Another link to an on-line review, this time of Hilary Tolkien's
_Black and White Ogre Country_, summarized as a 'short but
delightful book' which Jason deems 'well worth reading.'
JDR: Thursday, April 29, 2010: "Tolkien Documentary (I)"
A review of a DVD documentary from Lion's Gate called _The Master of
the Rings: The Unauthorized Story Behind J. R. R. Tolkien's _The
Lord of the Rings.__ -- the short version is this: 'you won't learn
anything about Tolkien you didn't know before' and 'the best part
are seeing the Oxford sites (including his favorite tree) and the HC
bits; would that there were more.'
= = = = Simon Tolkien = = = =
There has been some interest about Simon Tolkien (Christopher
Tolkien's son) lately -- apparently he has published his second
novel (ostensively some kind of detective / court-room mix), but
much of the fuss is of course because he is willing to speak also
about his father and grandfather and how he relates to their work.
Has anyone read any of Simon's own books? I admit that my own
interest in the man is mainly as a first-hand witness to the life of
his grandfather (terribly insensitive and impersonal of me, I'm
afraid -- in some ways I _am_ sorry to behave like this), but I'd
like to hear some reports of his abilities in his own right.
JDR: Sunday, April 18, 2010: "Simon Tolkien Interview"
Here's there's a link to an interview. The interesting part (to me
at least) is that he speaks about his memories of J.R.R. Tolkien.
It's a pity, I think, that he doesn't get to speak about his own
books, but of course, since my interest is in his grandfather, I
shouldn't complain, really :-)
JDR: Monday, April 26, 2010: "New Simon Tolkien Interview"

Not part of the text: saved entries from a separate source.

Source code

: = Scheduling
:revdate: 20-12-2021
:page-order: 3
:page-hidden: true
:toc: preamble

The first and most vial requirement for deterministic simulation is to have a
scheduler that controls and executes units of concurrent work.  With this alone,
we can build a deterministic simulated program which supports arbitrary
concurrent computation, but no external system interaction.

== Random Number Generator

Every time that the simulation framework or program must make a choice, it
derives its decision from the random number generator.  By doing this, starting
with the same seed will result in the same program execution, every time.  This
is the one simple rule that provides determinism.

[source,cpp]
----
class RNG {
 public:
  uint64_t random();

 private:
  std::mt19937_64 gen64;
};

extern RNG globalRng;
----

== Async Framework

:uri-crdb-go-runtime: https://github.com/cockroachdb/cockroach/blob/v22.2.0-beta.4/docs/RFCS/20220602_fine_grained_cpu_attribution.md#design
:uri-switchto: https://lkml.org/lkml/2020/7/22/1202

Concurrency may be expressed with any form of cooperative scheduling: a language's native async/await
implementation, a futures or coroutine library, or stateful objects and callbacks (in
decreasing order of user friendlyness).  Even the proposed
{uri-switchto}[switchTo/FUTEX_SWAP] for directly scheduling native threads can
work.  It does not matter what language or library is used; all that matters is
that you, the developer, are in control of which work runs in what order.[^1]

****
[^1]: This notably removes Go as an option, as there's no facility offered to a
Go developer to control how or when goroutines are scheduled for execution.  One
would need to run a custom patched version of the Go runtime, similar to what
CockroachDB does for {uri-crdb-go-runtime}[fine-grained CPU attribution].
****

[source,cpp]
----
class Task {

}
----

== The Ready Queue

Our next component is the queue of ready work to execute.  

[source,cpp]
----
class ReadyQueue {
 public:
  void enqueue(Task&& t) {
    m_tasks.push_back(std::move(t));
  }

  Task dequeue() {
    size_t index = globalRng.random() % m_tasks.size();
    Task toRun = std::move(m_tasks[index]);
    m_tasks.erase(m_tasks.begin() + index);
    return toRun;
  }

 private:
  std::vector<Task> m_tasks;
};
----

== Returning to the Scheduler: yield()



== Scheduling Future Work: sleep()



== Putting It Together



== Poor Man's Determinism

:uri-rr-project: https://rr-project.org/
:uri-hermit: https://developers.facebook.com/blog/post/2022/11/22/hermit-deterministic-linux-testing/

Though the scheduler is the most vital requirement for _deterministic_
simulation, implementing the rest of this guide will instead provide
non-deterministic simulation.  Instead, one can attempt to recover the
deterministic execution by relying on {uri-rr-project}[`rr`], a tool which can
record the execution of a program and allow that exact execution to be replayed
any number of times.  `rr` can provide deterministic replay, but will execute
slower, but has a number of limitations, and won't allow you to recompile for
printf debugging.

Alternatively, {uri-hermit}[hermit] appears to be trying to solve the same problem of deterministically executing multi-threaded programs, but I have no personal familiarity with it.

Another interview with Simon Tolkien. This one quite short, though I
found it interesting to see his summary of Tolkien's position on
mythopoesis: '[JRRT] believed that human beings are most fulfilled
when they create using their imaginations.'
= = = = Other Stuff = = = =
JS: Monday, April 12, 2010: "CSLIS 13 Conference Report"
Though a report from a conference on C.S. Lewis, there is,
unsurprisingly, much in the report that will also interest those who
devote their interest mainly to Tolkien. Thus both Jason's own
paper, and at least two of the winning / runner-up papers have clear
JDR: Wednesday, April 21, 2010: "Clever Crows"
Readers of John's fantastic _History of the Hobbit_ will possibly
remember his arguments regarding the intelligence of crows and
ravens and their ability to learn to speak (mimicking) human words.
While not explicitly related to this in the blog, I couldn't help
thinking of his arguments in the book, when I read this blog post.
In addition to all of this, there is a new issue of _Mythprint_ out
-- the first (I think) to be delivered electronically to the
subscribers. Among other things it contains a review of _Tolkien and
Shakespeare: Essays on Shared Themes and Language_ edited by Janet
Brennan Croft . . . suffice to say that the review did not convince
me that this is a book I ought to buy, and I don't think that this
would make the reviewer think he had failed in his intention.
Any sufficiently advanced technology is indistinguishable
- Arthur C. Clarke, /Profiles of The Future/, 1961
(Also known as 'Clarke's third law')
> In addition to all of this, there is a new issue of _Mythprint_ out
> -- the first (I think) to be delivered electronically to the
> subscribers. Among other things it contains a review of _Tolkien and
> Shakespeare: Essays on Shared Themes and Language_ edited by Janet
> Brennan Croft . . . suffice to say that the review did not convince
> me that this is a book I ought to buy, and I don't think that this
> would make the reviewer think he had failed in his intention.
I have this volume, but I've found it to be of only mild interest.
In fact, I've never finished most of the essays. (Rather a shame,
since you'd think this topic could produce interesting analysis!)